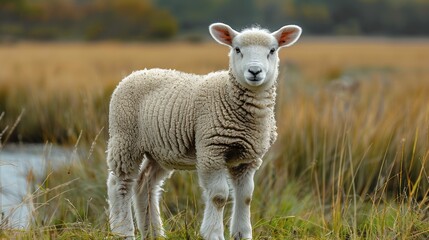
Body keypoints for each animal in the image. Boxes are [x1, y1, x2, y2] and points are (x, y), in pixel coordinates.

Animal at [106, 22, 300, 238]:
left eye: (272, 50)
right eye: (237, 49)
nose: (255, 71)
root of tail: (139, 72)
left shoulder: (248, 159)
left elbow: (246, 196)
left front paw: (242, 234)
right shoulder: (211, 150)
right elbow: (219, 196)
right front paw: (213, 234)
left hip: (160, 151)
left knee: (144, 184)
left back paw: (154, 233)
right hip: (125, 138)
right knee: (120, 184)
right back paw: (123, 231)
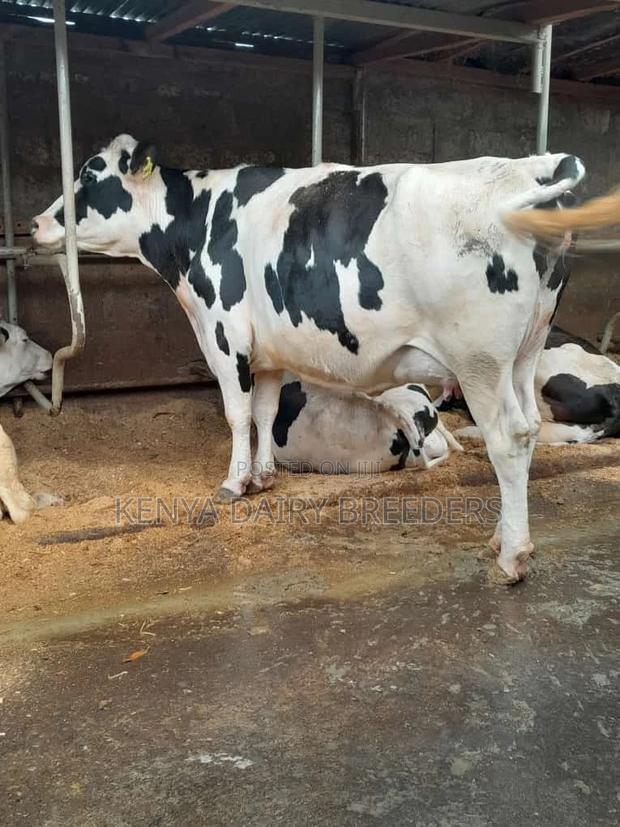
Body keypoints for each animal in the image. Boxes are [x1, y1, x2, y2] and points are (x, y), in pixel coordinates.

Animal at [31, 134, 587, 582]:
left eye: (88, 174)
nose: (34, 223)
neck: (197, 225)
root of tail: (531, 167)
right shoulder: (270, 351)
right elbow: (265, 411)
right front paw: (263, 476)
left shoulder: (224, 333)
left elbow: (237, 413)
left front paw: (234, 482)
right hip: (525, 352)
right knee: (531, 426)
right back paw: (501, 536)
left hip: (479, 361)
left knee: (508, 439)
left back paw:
━━━━
Activity — Word for word, set down every line of the records above, and leave the pictures out.

Answer space —
Body keypoints for each animal in the image. Boxes are [x1, y1, x2, y2] and points are (x, y), in pixel coordinates.

Animal at [106, 22, 300, 238]:
left eye: (272, 50)
right eye: (237, 49)
nose: (255, 71)
root of tail: (139, 72)
left shoulder: (248, 159)
left elbow: (246, 196)
left front paw: (242, 234)
right shoulder: (211, 150)
right elbow: (219, 196)
right front paw: (213, 234)
left hip: (160, 151)
left knee: (144, 184)
left back paw: (154, 233)
right hip: (125, 138)
right knee: (120, 184)
right back paw: (123, 231)
Body keypoints for each animal in the image. Boxes are [x1, y1, x2, y2] and points are (x, y), in pixel coordinates.

Animal at [31, 134, 587, 582]:
left eye: (88, 174)
nose: (34, 223)
neck: (197, 225)
root of tail: (531, 167)
right shoulder: (270, 351)
right elbow: (265, 411)
right front paw: (263, 476)
left shoulder: (224, 333)
left elbow: (237, 413)
left front paw: (234, 482)
right hip: (525, 352)
right knee: (531, 426)
right back paw: (501, 536)
left hip: (479, 361)
left knee: (508, 439)
left back paw:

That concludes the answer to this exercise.